On Sunday evening we started our Whole30 that I talked briefly about here. In summary, it’s a 30 day program of no sugar or processed food. Which means three meals a day consisting of a palm sized portion of protein, filling the rest of my plate with vegetables, adding in some healthy fats (avocados, nuts, coconut oil, etc.), and if I’m still hungry, a small portion of fruit to top it all off.



Kelsey has agreed to join this adventure with me, and I’m happy to have the company. We’re already battling the sugar cravings and headaches as we attempt to slay the sugar dragon. Mine started on day 2 but have subsided since, and Kelsey’s are kicking in as of days 3 and 4 in the form of cookie dough fantasies, and longing for a bag of conversation hearts.

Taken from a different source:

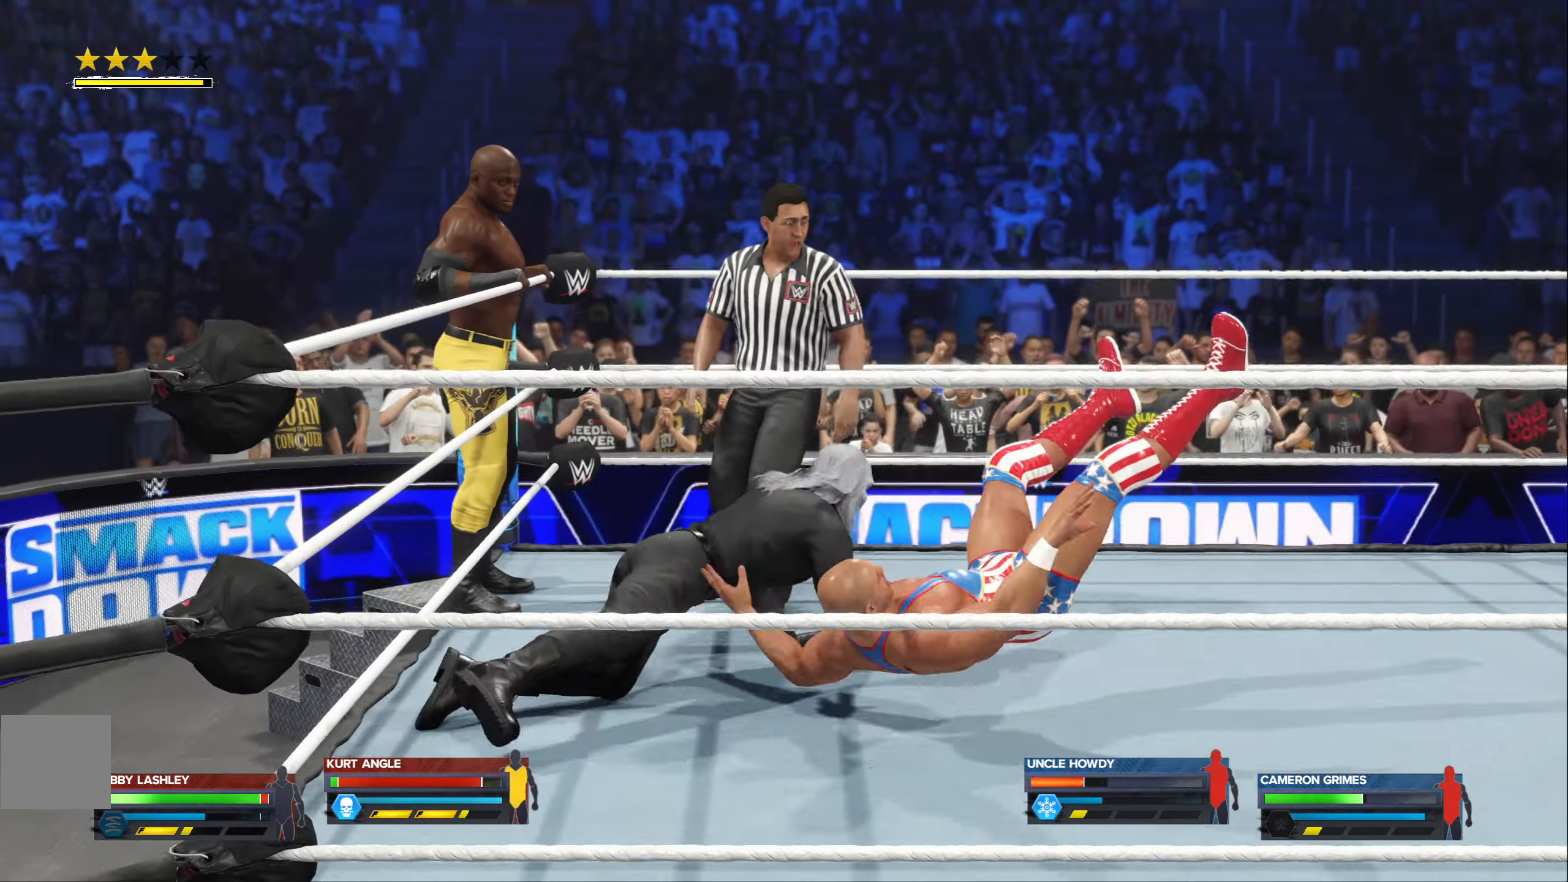
{"buttons": [], "left_stick": "right", "right_stick": "center", "events": []}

My hope in terms of results is far beyond outward visible changes. I’m not looking to lose weight, but my goals in completing the Whole30 are as follows:

  • Better, more restful sleep
  • More natural energy throughout the day
  • Clear mental focus
  • Increased productivity
  • Establish “better than before” eating habits
  • More family time in the kitchen and at the dinner table

I started this journey in a weird way. Kelsey bought the book “It Starts With Food“, and one evening I happened to pick it up, and couldn’t put it down. Most of the book is filled with the science behind the program, how our bodies react to certain foods, why we crave sugar, and what it does to our  minds and bodies.

On the one hand, I wanted to skip over most of the book and get to the Whole30 program (the rules, guidelines, and recipes), but on the other hand, the why behind it all was fascinating. I wore out my highlighter reading the book!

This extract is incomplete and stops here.